Obamacare opponents understand both the importance and fragility of the individual mandate. Postponing it for a year or otherwise weakening it would seem fair to the tens of millions of Americans who a) never wanted insurance in the first place; b) recently had their policies cancelled or their prices increase through no fault of their own; and/or c) can’t get on Healthcare.gov to buy a policy. But getting rid of the individual mandate would make it impossible to sustain the subsidized policies being sold to those with pre-existing conditions (and cited as a positive aspect of the legislation.)

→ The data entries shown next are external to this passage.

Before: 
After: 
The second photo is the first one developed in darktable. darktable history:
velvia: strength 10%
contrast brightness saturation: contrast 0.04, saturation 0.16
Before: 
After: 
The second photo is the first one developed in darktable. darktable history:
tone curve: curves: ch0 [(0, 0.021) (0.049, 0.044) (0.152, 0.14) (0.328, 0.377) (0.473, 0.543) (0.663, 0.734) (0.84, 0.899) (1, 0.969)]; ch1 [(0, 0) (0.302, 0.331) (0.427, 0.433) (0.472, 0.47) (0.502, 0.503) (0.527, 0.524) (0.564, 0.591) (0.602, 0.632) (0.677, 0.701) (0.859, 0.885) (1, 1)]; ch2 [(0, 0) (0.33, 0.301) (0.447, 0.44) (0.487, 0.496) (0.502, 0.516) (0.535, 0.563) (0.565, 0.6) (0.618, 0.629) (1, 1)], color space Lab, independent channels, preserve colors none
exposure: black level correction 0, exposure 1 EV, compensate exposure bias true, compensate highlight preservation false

Political pressure to weaken the mandate is growing, as even some of Obamacare’s most ardent supporters are looking for ways to modify the law. Senators Mary Landrieu of Louisiana and Dianne Feinstein of California co-sponsored the “Keep Your Health Plan” bill. The bill, which was passed on Sept. 14, allows health insurers to sell individual coverage throughout 2014, even if it doesn’t meet the Obamacare standards. Had the mandate been deferred, the inevitable reduction in insurance company receipts would likely spell the collapse of the whole system.
There’s also the slim possibility that the federal government could completely disengage itself from the private health insurance market, allowing Anthem Blue Cross/Blue Shield, Wellpoint and their competitors to provide salable policies that people want to buy. The new Obamacare-compatible plans must cover conditions that buyers don’t necessarily want/need to be covered for. By including that extraneous coverage, the policies often become too expensive to buy, and thus impossible for insurers to profit on.

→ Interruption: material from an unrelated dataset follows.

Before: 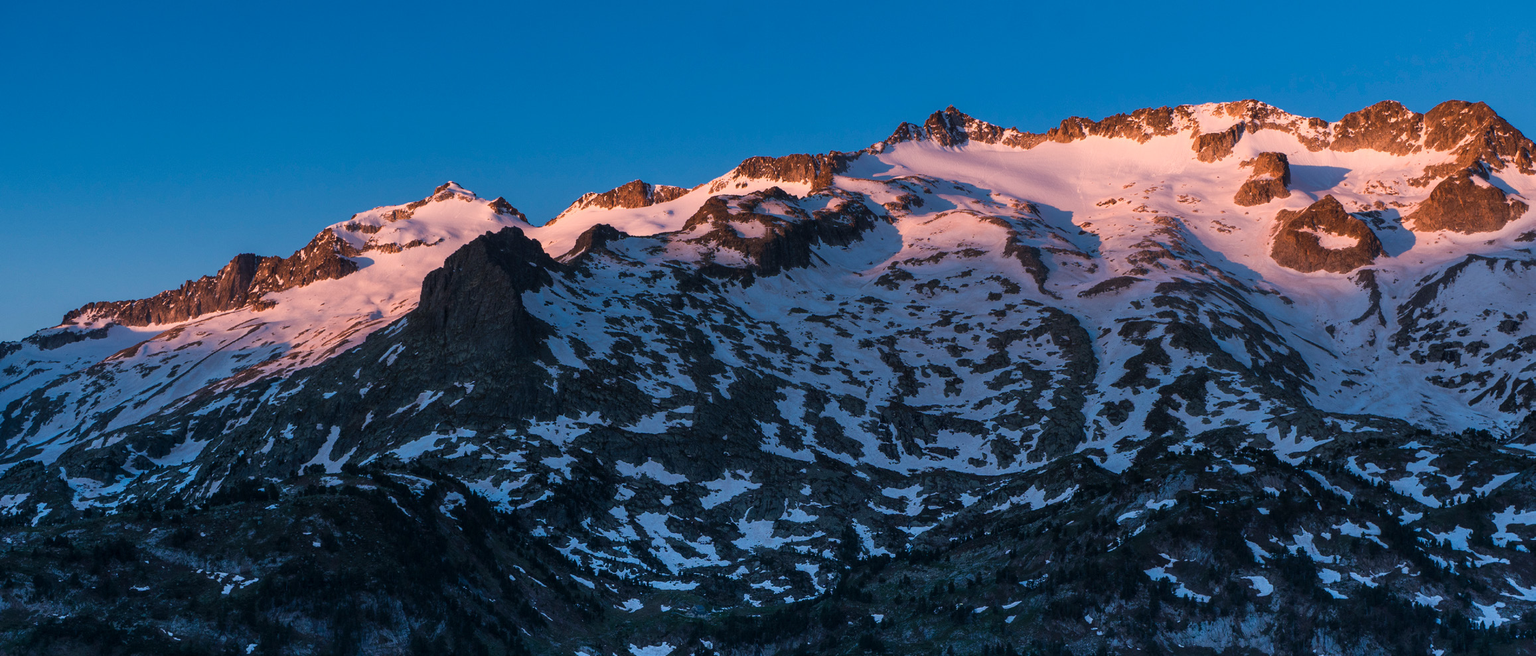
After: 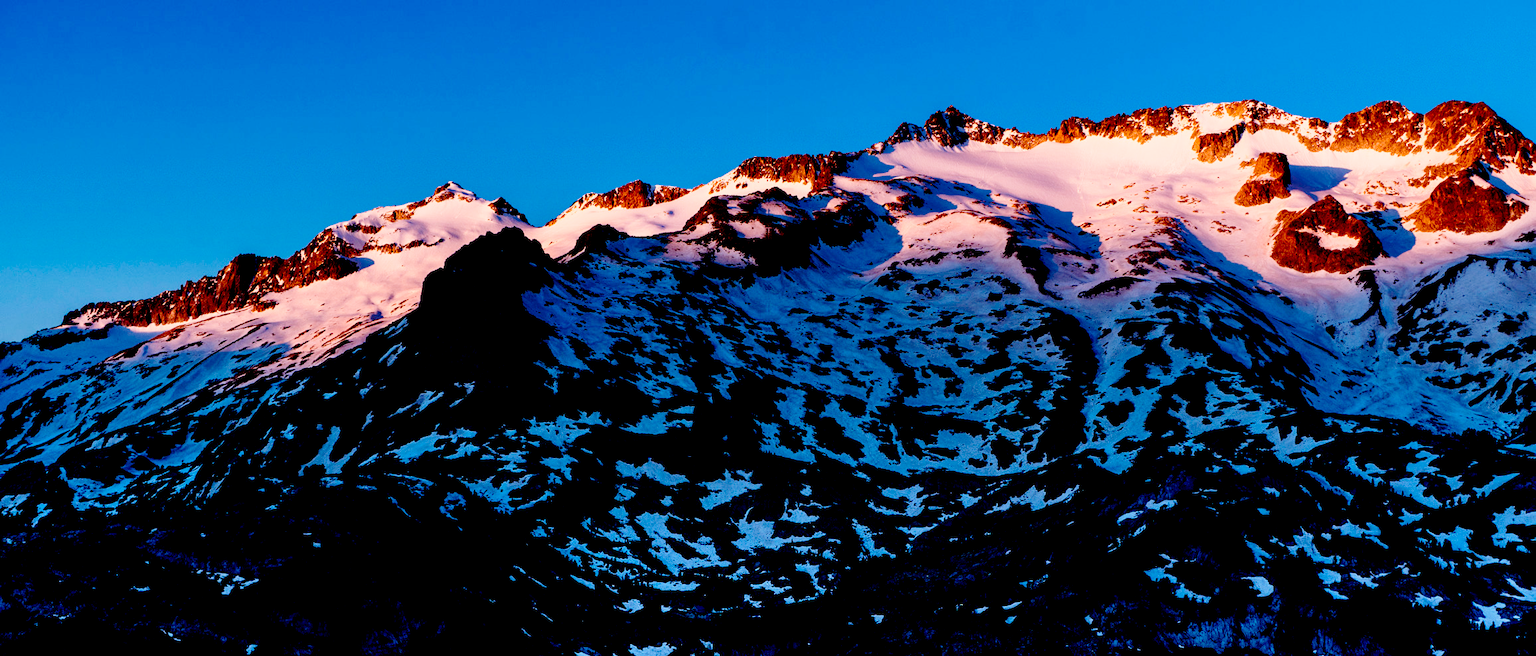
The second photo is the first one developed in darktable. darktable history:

One thing’s certain, however: the current trajectory of federally mandated health insurance is unsustainable for much longer. Even if the websites were working perfectly, there’s still the matter of millions of people having already lost their coverage via cancellation notices, which were sent out as a direct result of health insurance now being federally mandated.

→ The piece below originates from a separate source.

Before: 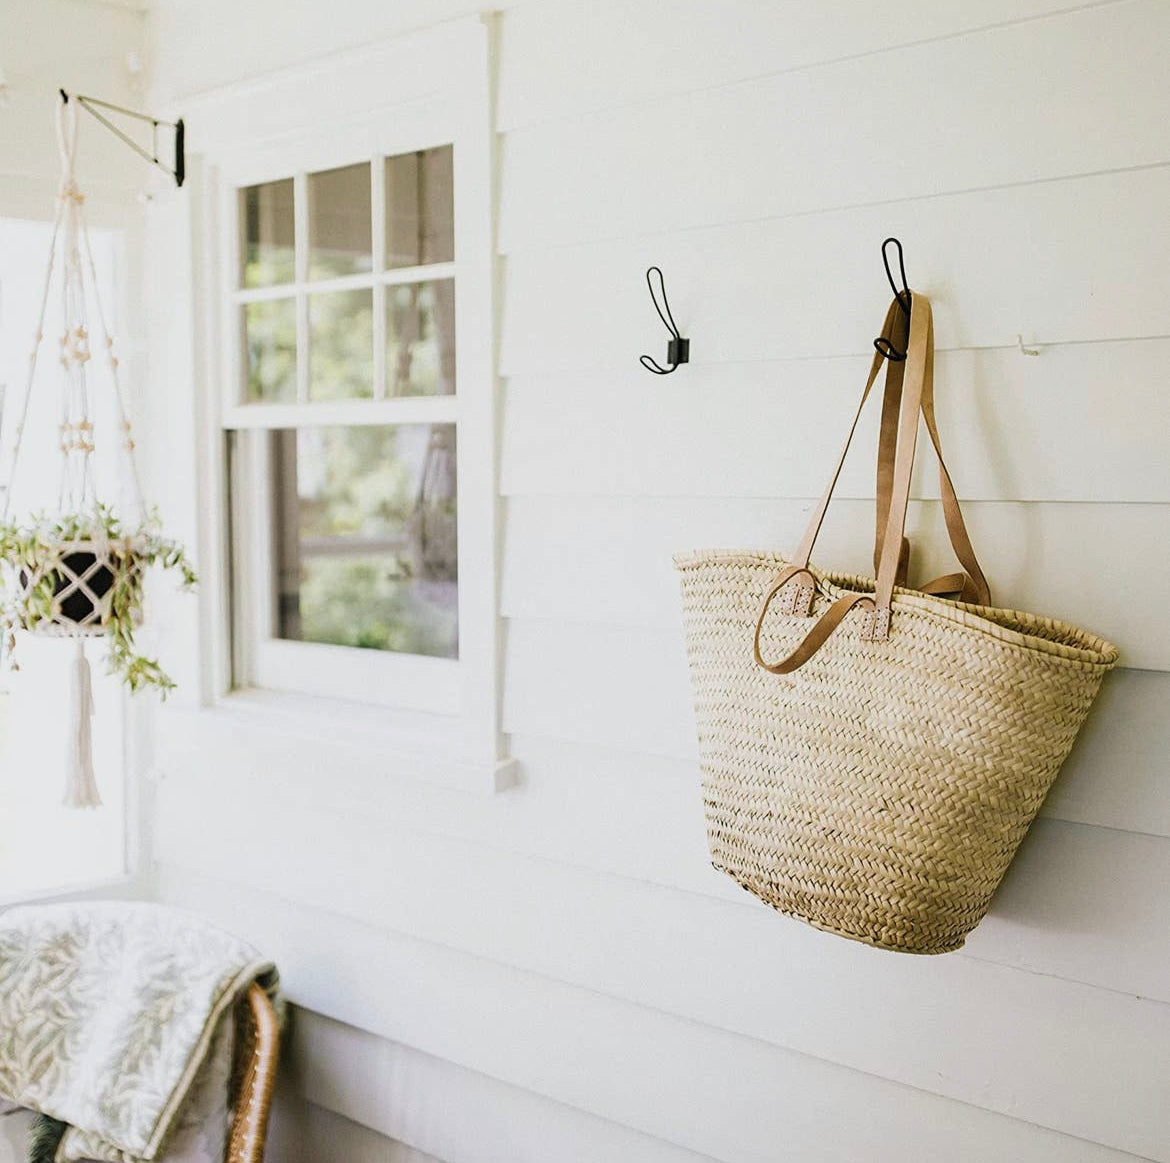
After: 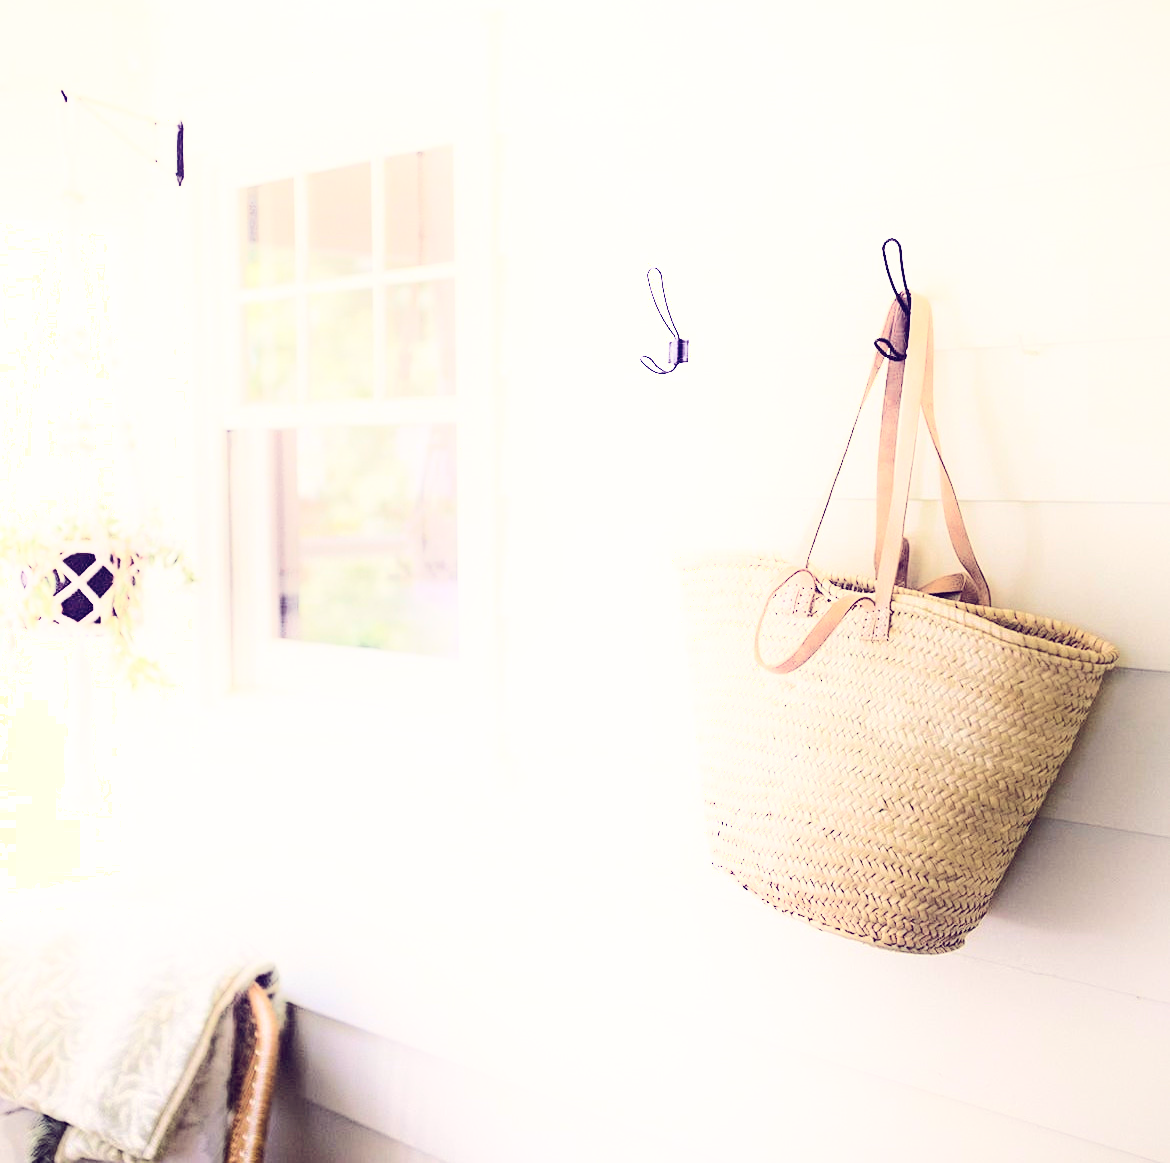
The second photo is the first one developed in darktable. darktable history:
shadows and highlights: shadows -90, highlights 90, soften with gaussian
color balance: lift [1.001, 0.997, 0.99, 1.01], gamma [1.007, 1, 0.975, 1.025], gain [1, 1.065, 1.052, 0.935], contrast 13.25%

So what practical alternatives remain? Repeal of Obamacare requires a veto-proof majority in both houses of Congress, unlikely given that the Senate is controlled by Democrats. Besides, there remains the problem of asymmetric risk. Obamacare sells artificially expensive policies to low-risk insureds while selling artificially cheap policies to high-risk insureds, which can work in the short term. But allowing the former to opt out would make a new system inevitable, given that there’d be insufficient money coming in to cover those difficult to insure. The healthy and resilient by definition outnumber the sick, i.e. those who consume the most health-care resources per capita. Selling high-risk policies at below market price requires subsidization of some sort. If not from the low-risk insureds, then possibly from taxpayers at large.
The Bottom Line
Despite noble goals and intentions, healthcare reform is now poised to get worse before it gets better. Insurers continue to send out cancellation notices several dozen times faster than people are signing up for Obamacare-compliant policies. Given that federal law by definition affects all citizens, the only course of action for someone looking to save on healthcare expenses in the limbo of Obamacare’s aftermath is to shop around or, failing that, pay the fine for non-coverage. Oh, and don’t smoke: tobacco users are the only remaining group whom it’s still legal for insurers to punish with discriminatory pricing.